I snuck into a neurobiology lecture this past week dealing with the description of a new class of brainwaves. To summarize, neurons in your brain will often fire synchronously in large groups, so it’s possible to measure their combined activity by placing small detectors on the scalp. Using this technique, (EEG) it’s been found that there are different frequencies of electrical activity in the brain that correspond to different states (sleeping, concentration, relaxation, etc), most of which occur around 60 cycles/sec (Hz). The lecturer[i], by placing electrodes directly on a conscious person’s brain during surgery[ii], was measuring the normal waves, but also was also finding frequencies upwards of 250Hz[iii]. These weren’t very powerful, which is why they’re not picked up by a standard EEG, and no one is quite sure what this high frequency activity represents.

There are three reasons I wrote that last paragraph: First, I wanted to sound smart. Second, it was a cool lecture and I don’t like keeping cool things to myself. It also ties to what I was talking about before, though it’s a bit of a stretch.

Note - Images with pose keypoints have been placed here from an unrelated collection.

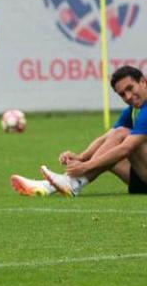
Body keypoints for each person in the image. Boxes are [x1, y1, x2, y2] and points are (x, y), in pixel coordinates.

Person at [10, 65, 147, 197]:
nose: (128, 96)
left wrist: (86, 166)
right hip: (140, 178)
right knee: (113, 143)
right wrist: (81, 157)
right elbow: (108, 137)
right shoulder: (134, 109)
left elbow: (126, 148)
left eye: (130, 88)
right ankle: (58, 185)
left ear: (143, 81)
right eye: (122, 94)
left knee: (122, 135)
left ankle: (66, 183)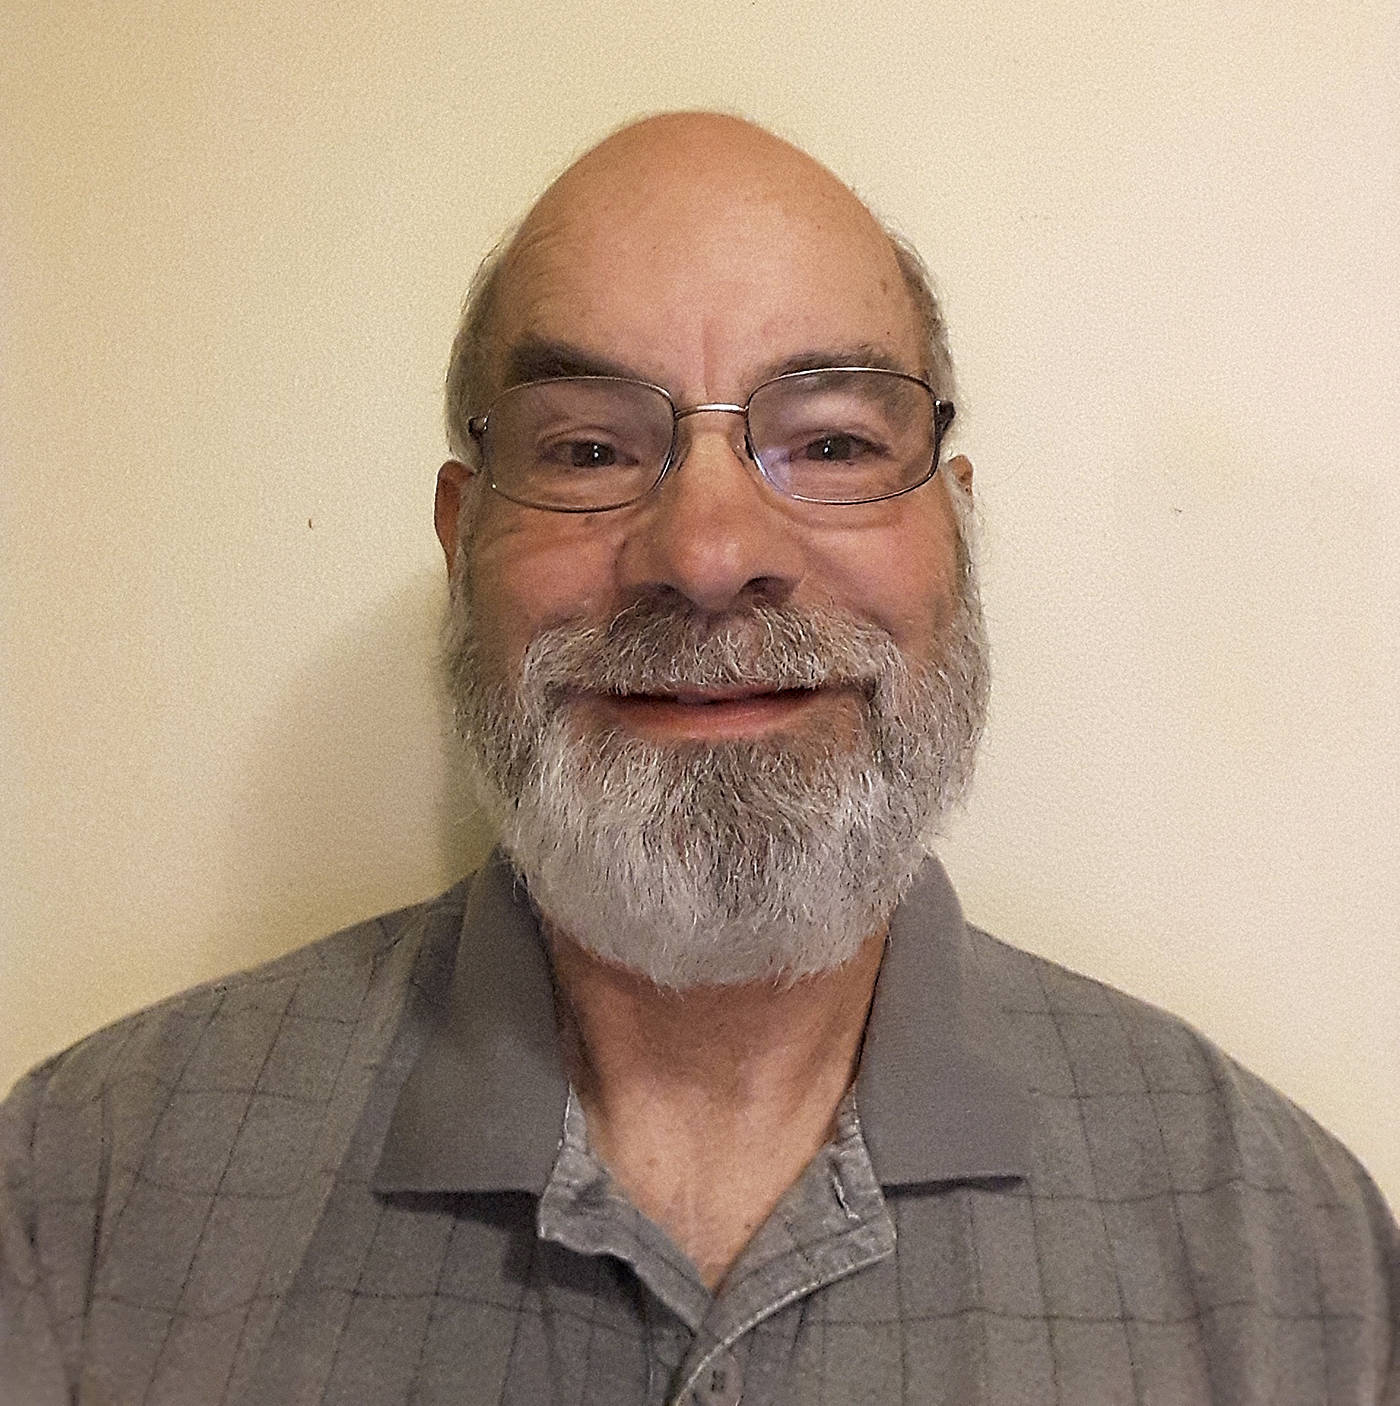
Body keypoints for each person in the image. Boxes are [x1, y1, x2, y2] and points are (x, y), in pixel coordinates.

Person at [2, 112, 1395, 1406]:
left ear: (956, 533)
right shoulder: (82, 1205)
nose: (711, 555)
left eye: (833, 442)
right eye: (590, 449)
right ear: (461, 537)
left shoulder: (1295, 1260)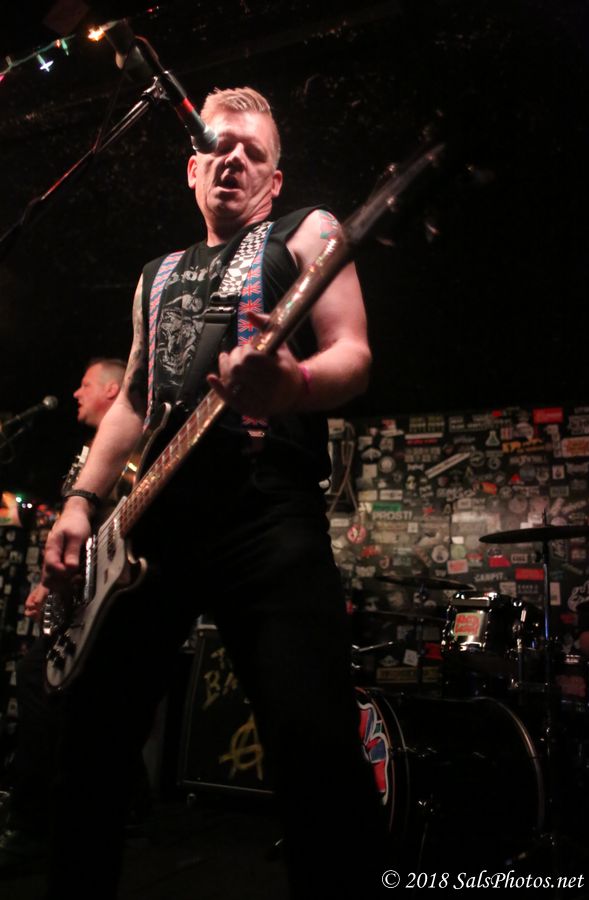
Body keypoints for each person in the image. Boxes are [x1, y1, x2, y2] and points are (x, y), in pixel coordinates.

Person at [43, 87, 388, 899]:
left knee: (314, 747)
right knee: (89, 748)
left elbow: (354, 353)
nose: (233, 159)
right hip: (153, 527)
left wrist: (294, 384)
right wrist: (82, 502)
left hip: (267, 512)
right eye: (217, 147)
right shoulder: (156, 275)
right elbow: (133, 402)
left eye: (252, 151)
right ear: (193, 169)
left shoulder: (308, 231)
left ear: (274, 177)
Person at [0, 358, 126, 872]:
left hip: (115, 593)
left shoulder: (130, 449)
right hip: (86, 592)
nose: (75, 392)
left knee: (41, 676)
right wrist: (51, 581)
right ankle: (129, 807)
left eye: (86, 384)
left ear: (113, 391)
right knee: (82, 693)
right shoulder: (94, 452)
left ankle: (30, 826)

I think it’s common that when we imagine what another person is thinking, we passively believe that their thought process mirrors our on some basic level. As a result, the possibility of a wide disparity in mental states usually isn’t considered when we form opinions about someone or their actions.[iv] For instance, when you talk to me, you would never guess that I’m probably thinking about various fruits taking place in track and field events.[v] This is hyperbolic, but my point is that most of our impressions of other people’s actions presume a standard state of consciousness and a worldview that conforms to something with which we would at least be familiar, which I don’t believe to be a workable assumption.
It’s not just the various ways that life experience affects how we think and how we view the world, but it's the whole of factors including biology, experience, environment, free will, etc. that serve to give every person a perspective so unique and ultimately unapproachable that generalization across individuals is absurd, especially given our limited knowledge of how the brain even works. Based on what I heard at the lecture, we're still discovering very basic principles of brain function, and it will be some time before we understand the mechanics of an individual’s thought process. And when that’s possible, I would bet that cross-cutting principles are going to be quite rare.


[i] Robert Knight, PhD. http://psychology.berkeley.edu/faculty/profiles/rknight.html
[ii] The brain itself doesn’t have any pain receptors, so surgeons will often keep a person conscious and talking to make sure nothing’s being cut that’s really important.
[iii] http://jn.physiology.org/cgi/content/full/94/6/4269
[iv] By “how a person thinks”, I mean their stream of consciousness, how they respond to stimuli, generally the mental processes that would classify someone as his or herself.
[v] I am

1 comment:

Annie said...

Lee,
Your overthinking of the stuff that we, mere mortals, take for granted (and mostly ignore) continues to astound me. Want to go to Argentina and visit Mike with me? Oh, and Shen got engaged to Zenka... I am a virtual treasure trove of hot gossip, I know.